Bodmer mostrò riserve nei confronti del risultato. Secondo la scheda dell’Historisches Museum Basel, il materiale e la tecnica impiegati non restituivano pienamente il carattere severamente astratto del disegno. Nel vetro la figura animale acquistava un volume compatto e una presenza narrativa più marcata; nel progetto originario, invece, il profilo doveva probabilmente conservare quella leggerezza lineare che caratterizzava i Drahtbilder. Il Gatto asimmetrico documenta così una traduzione problematica ma storicamente significativa: il passaggio dal segno sottile e spaziale di Bodmer alla massa luminosa del vetro, mediato dalle scelte tecniche del laboratorio muranese.[7]

 

 

Giorgio Catania

 

 

Note

[1] SIK-ISEA registra Walter Bodmer come pittore e scultore nato a Basilea il 12 agosto 1903 e morto nella stessa città il 3 giugno 1973. Il Dizionario storico della Svizzera concorda sul 12 agosto, ma indica come data di morte il 13 giugno. Il profilo commemorativo di Dorothea Christ reca invece nel titolo «14. August 1903 bis 3. Juni 1973». Per la nascita è stata accolta la concordanza fra SIK-ISEA e Dizionario storico della Svizzera; per la morte, quella fra SIK-ISEA, il repertorio delle collezioni Netter e la pubblicazione commemorativa del 1973.

[2] Tapan Bhattacharya, «Bodmer, Walter», in Dizionario storico della Svizzera, versione del 19 dicembre 2024; Walter Tschopp, Walter Bodmer. Maler und Plastiker 1903–1973. Zwischen Surrealismus und Konstruktion, pp. 15-38. Le fonti riportano gli studi alla Gewerbeschule dal 1919 al 1923, il soggiorno a Parigi e Collioure nel 1927-1928 e i viaggi in Spagna e Italia.

[3] Bodmer fu tra i fondatori della Gruppe 33 nel 1933, uscendone nel 1958; dal 1937 fece parte del direttivo di Allianz. Le due associazioni conservarono strutture e programmi distinti.

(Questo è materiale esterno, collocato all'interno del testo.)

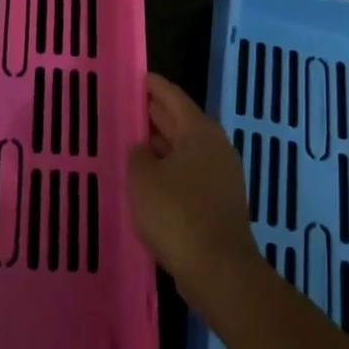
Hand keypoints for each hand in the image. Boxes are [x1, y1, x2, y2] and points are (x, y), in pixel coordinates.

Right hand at [127, 73, 257, 306]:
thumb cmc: (178, 214)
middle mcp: (214, 147)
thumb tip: (142, 148)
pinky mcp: (219, 203)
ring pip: (185, 151)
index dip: (153, 86)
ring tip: (131, 144)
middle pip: (181, 122)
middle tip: (127, 108)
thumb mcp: (144, 178)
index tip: (136, 77)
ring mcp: (221, 177)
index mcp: (199, 131)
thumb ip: (137, 154)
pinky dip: (169, 171)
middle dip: (155, 115)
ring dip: (161, 147)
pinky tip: (149, 182)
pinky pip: (189, 175)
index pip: (173, 96)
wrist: (219, 271)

[4] Il Dizionario storico della Svizzera colloca nel 1936 l’avvio dei Drahtbilder e nel 1939 l’inizio dell’insegnamento alla Gewerbeschule. Maria Netter esaminò precocemente il rapporto fra pittura, filo metallico e costruzione plastica nell’articolo del 1949.

[5] L’archivio della Kunsthalle Basel documenta nel febbraio 1932 una mostra con Otto Abt, Walter Bodmer, August Suter e Walter Kurt Wiemken; registra inoltre la partecipazione di Bodmer a Konkrete Kunst nel 1944. La Kunsthalle Bern conferma la mostra del maggio 1947. SIK-ISEA conserva fotografie dell’allestimento delle opere di Bodmer nel padiglione svizzero alla XXVIII Biennale di Venezia; l’archivio ufficiale di documenta lo include fra gli artisti della seconda edizione del 1959. Il comunicato della Solomon R. Guggenheim Foundation del 7 novembre 1956 indica Bodmer fra i vincitori dei premi nazionali e continentali da mille dollari, quale rappresentante della Svizzera.

[6] Historisches Museum Basel, inventario 1955.8.GM, Glasobjekt Asymmetrische Katze. La scheda assegna il progetto a Walter Bodmer, la realizzazione al Centro Studio Pittori Arte Vetro, la data al 1955 e registra un’altezza di trenta centimetri. La mostra basilese fu recensita da Maria Netter in Das Werk, nel dicembre 1955.

[7] La valutazione dell’esito deriva dalla documentazione dell’Historisches Museum Basel, secondo la quale la materia e la tecnica del vetro non rendevano pienamente giustizia all’astrazione del disegno e Bodmer affrontò con difficoltà il progetto. L’interpretazione del rapporto fra profilo lineare e volume vitreo è una lettura formale dell’opera alla luce dei suoi Drahtbilder.

 

 

Bibliografia

Tapan Bhattacharya, «Bodmer, Walter», in Dizionario storico della Svizzera, versione del 19 dicembre 2024.

Walter Tschopp, Walter Bodmer. Maler und Plastiker 1903–1973. Zwischen Surrealismus und Konstruktion, Editions Galerie «zem Specht», Basilea 1985.

Dorothea Christ, «Walter Bodmer 14. August 1903 bis 3. Juni 1973», in Basler Stadtbuch 1973, Christoph Merian Stiftung, Basilea 1973, pp. 209-218.

Walter Bodmer, Otto Tschumi, Teruko Yokoi, catalogo della mostra, Kunsthalle Basel, Basilea 1964.

Maria Netter, «Glaskunst aus Murano», in Das Werk. Architektur und Kunst, vol. 42, n. 12, Zurigo 1955, pp. 405-410.

Maria Netter, «Walter Bodmers Bilder und Drahtplastiken», in Das Werk. Architektur und Kunst, vol. 36, n. 6, Zurigo 1949, pp. 195-199.